Java: distance metric algorithm design

Question

i am trying to work out the following problem in Java (although it could be done in pretty much any other language):

I am given two arrays of integer values, xs and ys, representing dataPoints on the x-axis. Their length might not be identical, though both are > 0, and they need not be sorted. What I want to calculate is the minimum distance measure between two data set of points. What I mean by that is, for each x I find the closest y in the set of ys and calculate distance, for instance (x-y)^2. For instance:

xs = [1,5]
ys = [10,4,2]

should return (1-2)^2 + (5-4)^2 + (5-10)^2

Distance measure is not important, it's the algorithm I am interested in. I was thinking about sorting both arrays and advance indexes in both of these arrays somehow to achieve something better than bruteforce (for each elem in x, scan all elems in ys to find min) which is O(len1 * len2).

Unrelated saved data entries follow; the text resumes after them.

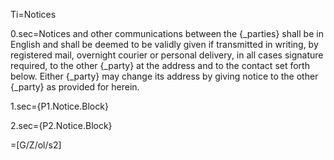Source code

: Ti=Notices

0.sec=Notices and other communications between the {_parties} shall be in English and shall be deemed to be validly given if transmitted in writing, by registered mail, overnight courier or personal delivery, in all cases signature required, to the other {_party} at the address and to the contact set forth below. Either {_party} may change its address by giving notice to the other {_party} as provided for herein.

1.sec={P1.Notice.Block}

2.sec={P2.Notice.Block}

=[G/Z/ol/s2]
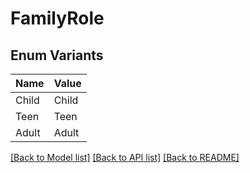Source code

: # FamilyRole

## Enum Variants

| Name | Value |
|---- | -----|
| Child | Child |
| Teen | Teen |
| Adult | Adult |


[[Back to Model list]](../README.md#documentation-for-models) [[Back to API list]](../README.md#documentation-for-api-endpoints) [[Back to README]](../README.md)


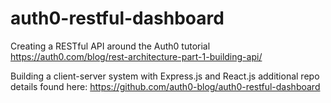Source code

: # auth0-restful-dashboard
Creating a RESTful API around the Auth0 tutorial
https://auth0.com/blog/rest-architecture-part-1-building-api/

Building a client-server system with Express.js and React.js
additional repo details found here: https://github.com/auth0-blog/auth0-restful-dashboard
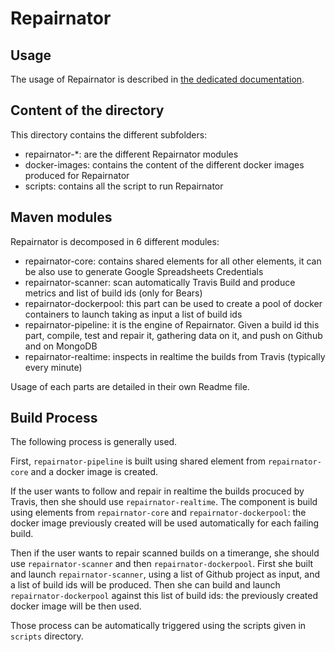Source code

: # Repairnator

## Usage

The usage of Repairnator is described in [the dedicated documentation](/doc/usage).

## Content of the directory

This directory contains the different subfolders:
  - repairnator-*: are the different Repairnator modules
  - docker-images: contains the content of the different docker images produced for Repairnator
  - scripts: contains all the script to run Repairnator

## Maven modules

Repairnator is decomposed in 6 different modules: 
  - repairnator-core: contains shared elements for all other elements, it can be also use to generate Google Spreadsheets Credentials
  - repairnator-scanner: scan automatically Travis Build and produce metrics and list of build ids (only for Bears)
  - repairnator-dockerpool: this part can be used to create a pool of docker containers to launch taking as input a list of build ids
  - repairnator-pipeline: it is the engine of Repairnator. Given a build id this part, compile, test and repair it, gathering data on it, and push on Github and on MongoDB
  - repairnator-realtime: inspects in realtime the builds from Travis (typically every minute)

Usage of each parts are detailed in their own Readme file.

## Build Process 

The following process is generally used.

First, `repairnator-pipeline` is built using shared element from `repairnator-core` and a docker image is created. 

If the user wants to follow and repair in realtime the builds procuced by Travis, then she should use `repairnator-realtime`.
The component is build using elements from `repairnator-core` and `repairnator-dockerpool`: the docker image previously created will be used automatically for each failing build.

Then if the user wants to repair scanned builds on a timerange, she should use `repairnator-scanner` and then `repairnator-dockerpool`.
First she built and launch `repairnator-scanner`, using a list of Github project as input, and a list of build ids will be produced.
Then she can build and launch `repairnator-dockerpool` against this list of build ids: the previously created docker image will be then used.

Those process can be automatically triggered using the scripts given in `scripts` directory.
  
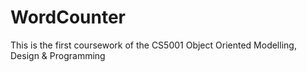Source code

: # WordCounter
This is the first coursework of the CS5001 Object Oriented Modelling, Design &amp; Programming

This is my own problem I am working on, not a homework question. All your hints would be greatly appreciated.

Answer 1

I assume that HighPerformanceMark (first comment on your question) is right and you actually take the larger array, find for each element the closest one of the smaller array and sum up some f(dist) over those distances.

I would suggest your approach:

Sort both arrays 
indexSmall=0 

// sum up
for all elements e in bigArray {
  // increase index as long as we get "closer"
  while (dist(e,smallArray(indexSmall)) > dist(e,smallArray(indexSmall+1)) {
    indexSmall++
  }
  sum += f(dist(e,smallArray(indexSmall)));
}

which is O(max(len1,len2)*log(max(len1,len2))) for the sorting. The rest is linear to the larger array length. Now dist(x,y) would be something like abs(x-y), and f(d)=d^2 or whatever you want.

Answer 2

You're proposed idea sounds good to me. You can sort the lists in O(n logn) time. Then you can do a single iteration over the longer list using a sliding index on the other to find the "pairs". As you progress through the longer list, you will never have to backtrack on the other. So now your whole algorithm is O(n logn + n) = O(n logn).

Answer 3

Your approach is pretty good and has O(n1*log(n1)+n2*log(n2)) time complexity.

If the arrays has different lengths, another approach is to:

1. sort the shorter array;
2. traverse the longer array from start to finish, using binary search to locate the nearest item in the sorted short array.

This has O((n1+n2)*log(n1)) time complexity, where n1 is the length of the shorter array.